May 1998 Edition



Response to Sanctions

Leader of the Samajwadi Party and former Defence Minister Mr Mulayam Singh Yadav said that India would be undeterred by threats of sanctions. He criticized Prime Minister Mr A. B. Vajpayee for writing to the US explaining the reasons for the tests. Mr Yadav said that the fact that the Vajpayee government gave the US a clarification on the nuclear tests `proves India is under pressure from the US.' Observing that the nuclear tests could not have been conducted without several years of advance preparation, he said that the UF too was ready to conduct nuclear tests but the government was toppled before it could do so.

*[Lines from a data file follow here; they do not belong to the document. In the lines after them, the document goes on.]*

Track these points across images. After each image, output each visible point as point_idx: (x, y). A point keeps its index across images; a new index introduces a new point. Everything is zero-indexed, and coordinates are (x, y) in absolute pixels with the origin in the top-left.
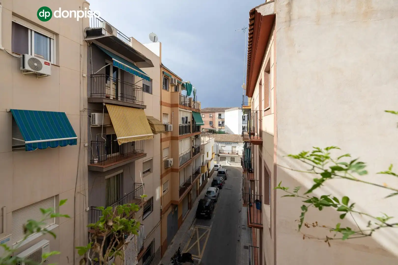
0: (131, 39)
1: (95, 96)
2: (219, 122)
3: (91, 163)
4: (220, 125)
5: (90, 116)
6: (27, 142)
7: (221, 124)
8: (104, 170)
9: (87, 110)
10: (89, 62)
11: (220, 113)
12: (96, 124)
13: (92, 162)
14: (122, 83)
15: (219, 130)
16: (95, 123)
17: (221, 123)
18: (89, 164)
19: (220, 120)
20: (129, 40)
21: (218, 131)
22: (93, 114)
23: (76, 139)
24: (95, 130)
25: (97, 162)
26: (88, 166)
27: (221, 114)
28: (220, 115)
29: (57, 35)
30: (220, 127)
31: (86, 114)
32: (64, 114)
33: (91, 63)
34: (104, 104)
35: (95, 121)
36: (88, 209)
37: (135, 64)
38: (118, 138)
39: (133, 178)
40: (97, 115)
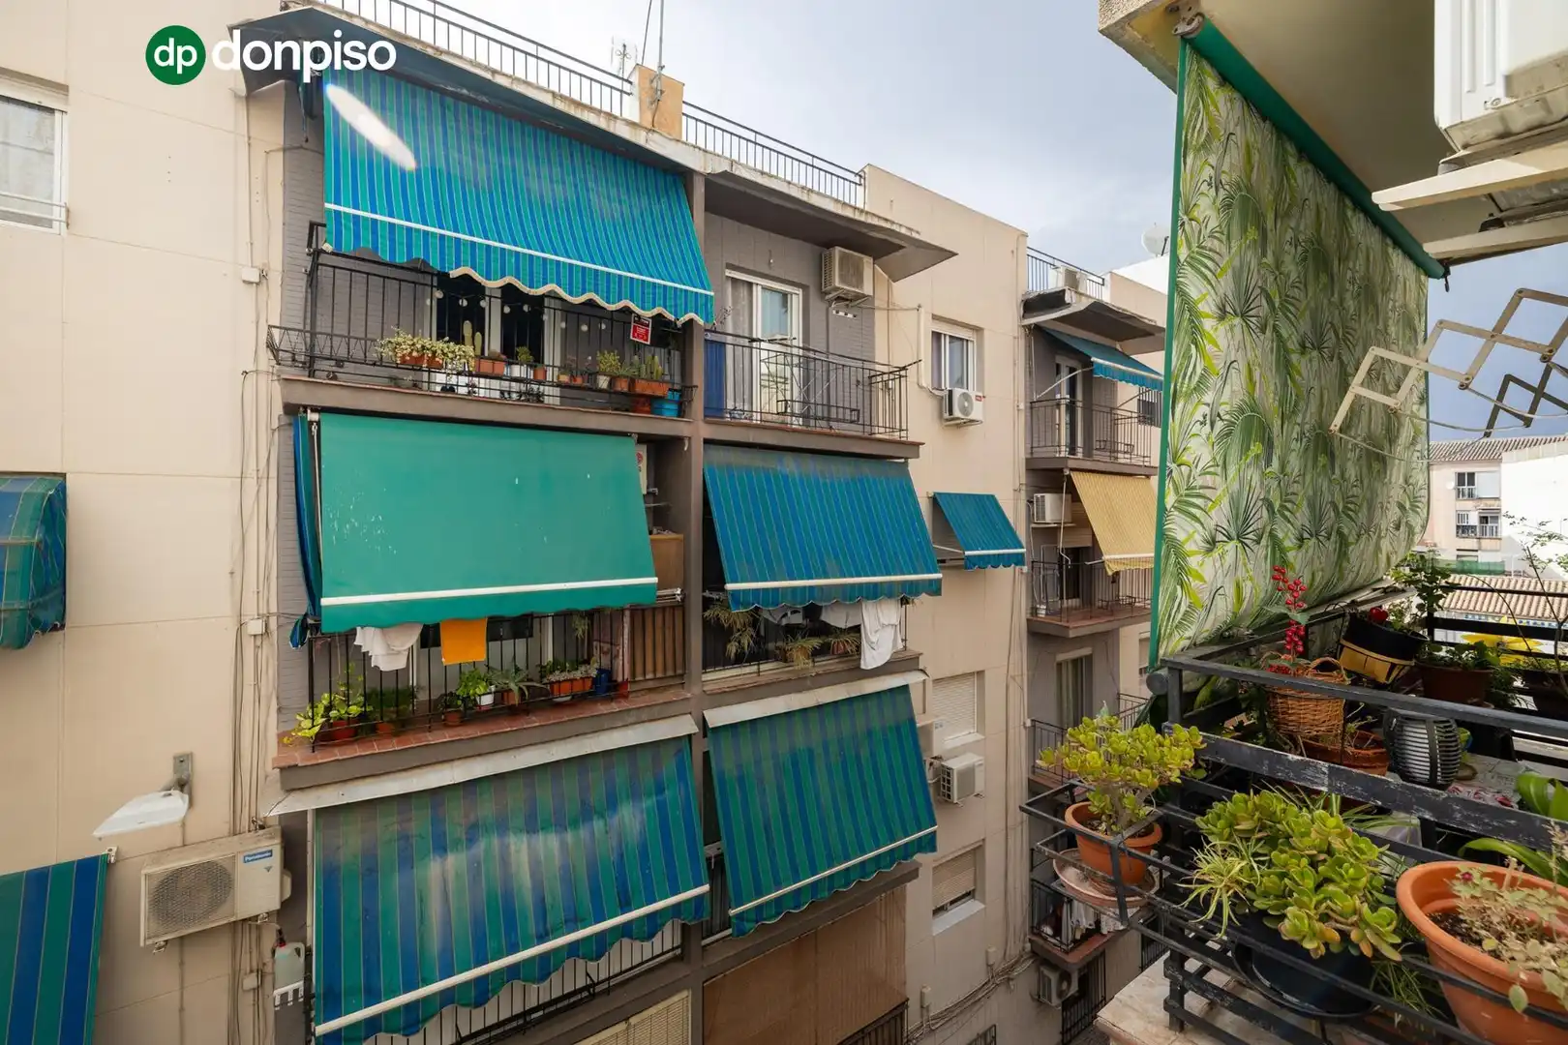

And, while warning against signing the CTBT and NPT, he charged the government of `increasing tensions with the neighbours' and said the country's nuclear capabilities are matters of top secrecy and need not have been revealed.

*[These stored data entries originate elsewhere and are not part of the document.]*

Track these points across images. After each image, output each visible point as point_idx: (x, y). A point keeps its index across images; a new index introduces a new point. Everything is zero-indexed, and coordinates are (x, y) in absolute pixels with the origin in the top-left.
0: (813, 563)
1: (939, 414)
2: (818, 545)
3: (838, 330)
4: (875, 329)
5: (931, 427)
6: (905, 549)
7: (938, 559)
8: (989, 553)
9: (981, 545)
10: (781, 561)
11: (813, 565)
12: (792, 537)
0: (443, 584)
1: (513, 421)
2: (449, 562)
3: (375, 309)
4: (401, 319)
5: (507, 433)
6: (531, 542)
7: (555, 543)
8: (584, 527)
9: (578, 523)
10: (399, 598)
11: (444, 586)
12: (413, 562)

Mr Yadav, speaking from Patna said the the country would `unitedly' fight the sweeping sanctions imposed by the US after the successful nuclear testing at Pokhran.

Meanwhile, the Janata Dal president Mr Sharad Yadav today reiterated its stand against the Centre's offer to adhere to some of the undertakings of the CTBT.

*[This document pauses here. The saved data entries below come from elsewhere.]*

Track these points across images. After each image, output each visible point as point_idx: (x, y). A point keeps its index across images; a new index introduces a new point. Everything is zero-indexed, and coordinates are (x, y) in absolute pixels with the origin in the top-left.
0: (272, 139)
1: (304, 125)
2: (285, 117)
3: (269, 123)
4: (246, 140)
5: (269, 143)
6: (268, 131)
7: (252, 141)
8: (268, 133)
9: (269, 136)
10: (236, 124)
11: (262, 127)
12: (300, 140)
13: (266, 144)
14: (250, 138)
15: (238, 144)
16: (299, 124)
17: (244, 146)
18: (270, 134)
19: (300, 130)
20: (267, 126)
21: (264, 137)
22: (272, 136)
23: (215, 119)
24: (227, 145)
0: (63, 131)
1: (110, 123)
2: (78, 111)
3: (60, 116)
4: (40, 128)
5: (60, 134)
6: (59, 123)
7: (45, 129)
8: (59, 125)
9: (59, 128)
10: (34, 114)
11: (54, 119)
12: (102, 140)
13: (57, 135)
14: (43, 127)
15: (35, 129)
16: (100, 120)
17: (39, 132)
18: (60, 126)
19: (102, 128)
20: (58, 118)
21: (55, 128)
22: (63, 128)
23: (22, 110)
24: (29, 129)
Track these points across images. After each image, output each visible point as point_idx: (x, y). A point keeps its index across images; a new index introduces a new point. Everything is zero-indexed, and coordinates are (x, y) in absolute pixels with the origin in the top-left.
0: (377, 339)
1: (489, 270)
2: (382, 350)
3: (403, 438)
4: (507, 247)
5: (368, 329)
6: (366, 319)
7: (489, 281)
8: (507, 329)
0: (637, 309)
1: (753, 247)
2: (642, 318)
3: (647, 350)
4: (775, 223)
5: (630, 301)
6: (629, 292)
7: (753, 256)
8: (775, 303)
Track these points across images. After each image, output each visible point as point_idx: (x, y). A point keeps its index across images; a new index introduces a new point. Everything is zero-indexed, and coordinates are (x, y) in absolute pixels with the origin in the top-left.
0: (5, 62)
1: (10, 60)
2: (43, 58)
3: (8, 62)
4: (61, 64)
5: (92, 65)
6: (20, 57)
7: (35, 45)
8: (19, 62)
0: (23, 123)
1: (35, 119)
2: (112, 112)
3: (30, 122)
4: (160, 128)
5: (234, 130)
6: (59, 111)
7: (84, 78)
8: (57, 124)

The Left parties also came strongly against the U.S. and other Western powers for imposing sanctions against India. They urged the Government not to be intimidated by them and sought an assurance that it would not sign the Comprehensive Test Ban Treaty (CTBT) under pressure.

The CPI(M) politburo said in a strongly worded statement that the nuclear power states which had all along supported an ``unequal and discriminatory'' regime had no right ``moral or otherwise'' to impose sanctions against India. ``All sections of the people will unitedly reject any intimidatory tactics directed against India'', it said.

The party argued that in the coming weeks sanctions would be used by Western powers to pressure India into signing the CTBT and other NPT. It warned the Government against ``capitulating'' to such pressures and said that there should be no change in India's long-standing ``consensual'' decision not to sign these treaties.

The CPI(M) also criticised the Government for what it described it as attempt to further open up the economy to foreign capital ``in the name of combating sanctions.'' Already, the Government had announced its decision to offer counter guarantees to three multinational companies for power projects. ``Accelerating this disastrous course will not combat the effect of sanctions but, on the contrary, will make India more vulnerable to foreign economic pressures'', the party said.

The CPI central secretariat also condemned the sanctions using almost the same language as the CPI(M). It said the U.S. had ``no moral right'' to do and it would not succeed in bringing India to ``its knees.'' It was the U.S. which would lose in the long run, the party pointed out in a statement.

The CPI criticized the ``flurry'' of approvals to the multinational projects in the past week, saying it was not the way to fight the economic sanctions imposed by the U.S. and some other countries. ``Generously handing out oil exploration blocks, approving prospecting and mining leases, inducting multinational companies in copper and other business and providing counter- guarantees to a dozen power projects will prove counterproductive in the long run'', the party's Central secretariat said in a statement.

The Left leaders pointed out that such a policy ran contrary to the BJP's own ``swadeshi'' plank. ``If the swadeshi lobby within the BJP had thought that the sanctions would be a blessing in disguise, they should think again'', a CPI leader said.